Von der Aufbruchsstimmung, die mich bei meinem Vietnam-Besuch vor fünf Jahren so begeistert hatte, ist heute nur wenig zu spüren. 2007 war ich zur Jahreswende in Ho-Chi-Minh-Stadt, wie Saigon heute heißt. Am Neujahrsmorgen war ich im alten Stadtzentrum unversehens in eine Demonstration geraten. Begehrten da etwa Dissidenten gegen die Einparteienherrschaft der KP auf, wie ich anfangs vermutete? Weit gefehlt: Von den Demonstranten erfuhr ich, dass örtliche Unternehmerverbände und Geschäftsleute zu einer Demonstration aufgerufen hatten, weil Vietnam an dem Tag in die Welthandelsorganisation WTO aufgenommen wurde. Sie demonstrierten nicht aus Protest, sondern aus Freude darüber, dass Vietnam nun Teil der globalen Gesellschaft war, ein Ausdruck ihrer optimistischen Sicht auf die Zukunft.

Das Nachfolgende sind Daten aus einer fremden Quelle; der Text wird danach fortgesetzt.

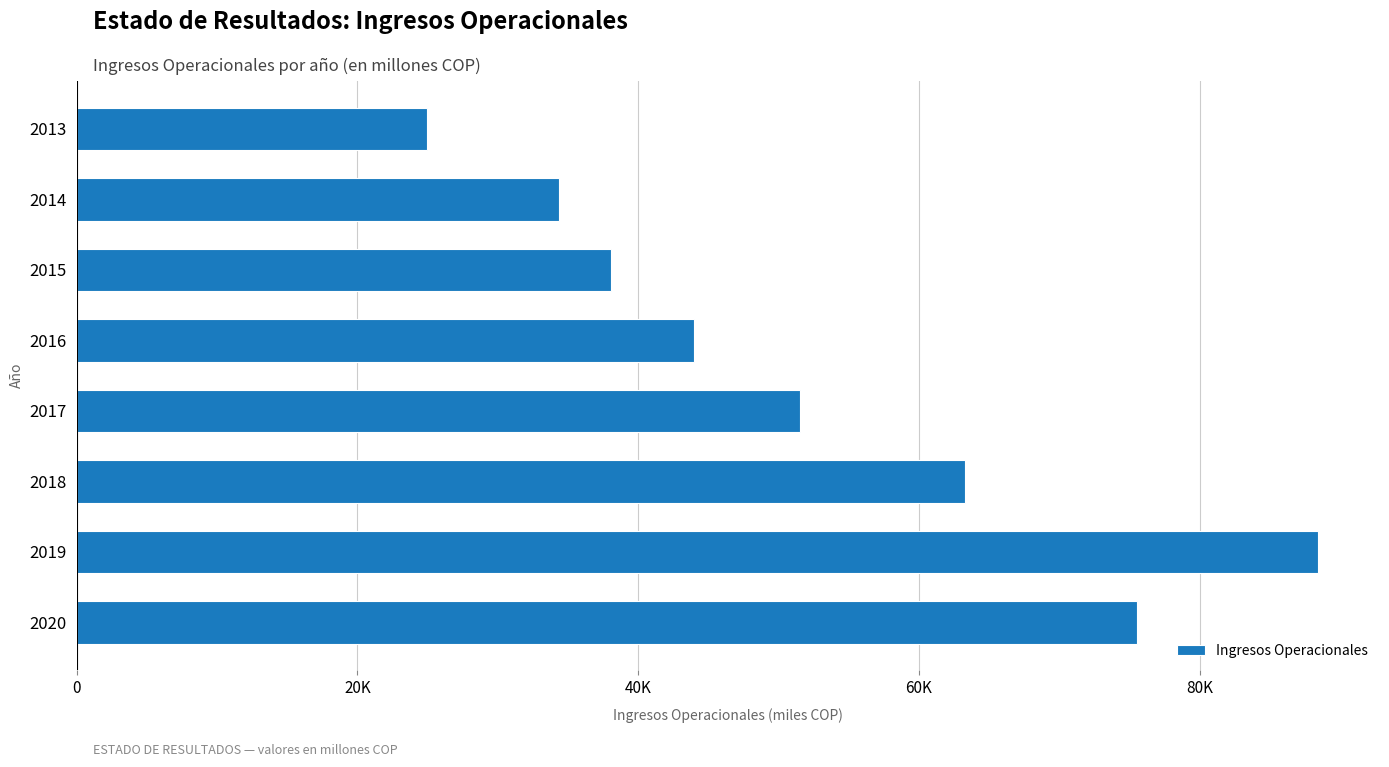

List the labels in order of value, smallest first.

2013, 2014, 2015, 2016, 2017, 2018, 2020, 2019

In jenen Jahren glänzte Vietnam mit Wachstumszahlen von fast chinesischen Ausmaßen. Von 2004 bis 2007 wuchs die Wirtschaft im Schnitt um gut acht Prozent jährlich. Ausländische Unternehmen kamen in Massen und errichteten Fabriken. Glänzende Aussichten lockten. Die Vietnamesen gelten als fleißig und geschickt, und die Löhne sind noch niedrig, auch heute noch betragen sie lediglich etwa ein Drittel dessen, was ihre chinesischen Kollegen verdienen.
Gegenüber der Hochzeit des Vietnambooms hat sich die Dynamik jedoch heute erheblich abgeschwächt. 2011 fiel das Wachstum auf sechs Prozent, im vergangenen Jahr betrug es nach offiziellen Angaben nur noch fünf Prozent – ein Prozentpunkt weniger als von der Regierung geplant, das niedrigste seit 13 Jahren.
Rückläufige ausländische Direktinvestitionen
Fünf Prozent erscheinen zwar im Vergleich zu unserem mageren Wachstum immer noch viel. Doch schöpft das Land damit nicht sein wirkliches Wachstumspotenzial aus – angesichts der niedrigen Basis bei einem Bruttoinlandsprodukt von 1500 Dollar pro Einwohner jährlich und ausländischen Direktinvestitionen von insgesamt 214 Milliarden Dollar sollte mehr drin sein.
Aber auch die ausländischen Firmen sind verunsichert, ihre Investitionen gehen zurück, im vergangenen Jahr um etwa ein Viertel. Ein Alarmzeichen: Denn die Firmen mit ausländischer Kapitalbeteiligung waren es, die den Exportboom der vergangenen Jahre ermöglicht hatten. Auf sie entfällt etwa zwei Drittel aller Exportleistungen. Mit ihrer Hilfe explodierten die Exporte geradezu: 2010 um 27 Prozent, 2011 um 34 und im vergangenen Jahr noch um immerhin noch 18 Prozent.
Fünf Prozent Wirtschaftswachstum ist aber auch angesichts eines jährlichen Bevölkerungswachstums von 1,1 Prozent zu wenig, um allen Arbeitssuchenden des 90 Millionen Volkes einen Job zu verschaffen. Über 400 000 Vietnamesen arbeiten deshalb im Ausland, wo sie bessere Bedingungen vorfinden. Das bereitet der regierenden KP Sorge. Sie kann ihre Legitimation längst nicht mehr vom Kampf gegen französische Kolonialherren und US-Besatzung ableiten, vielmehr ist sie wie in China an den wirtschaftlichen Erfolg geknüpft.
Bleibt der aus, kann es mit ihrer Herrschaft schnell zu Ende gehen. Nicht zuletzt deshalb spielt die Regierung in jüngster Zeit verstärkt die nationale Karte. Kein Tag, an dem das Staatsfernsehen nicht über Vietnams „wachsame Streitkräfte“ im Zusammenhang mit den zwischen China und Vietnam umstrittenen Inseln vor der vietnamesischen Küste berichtet.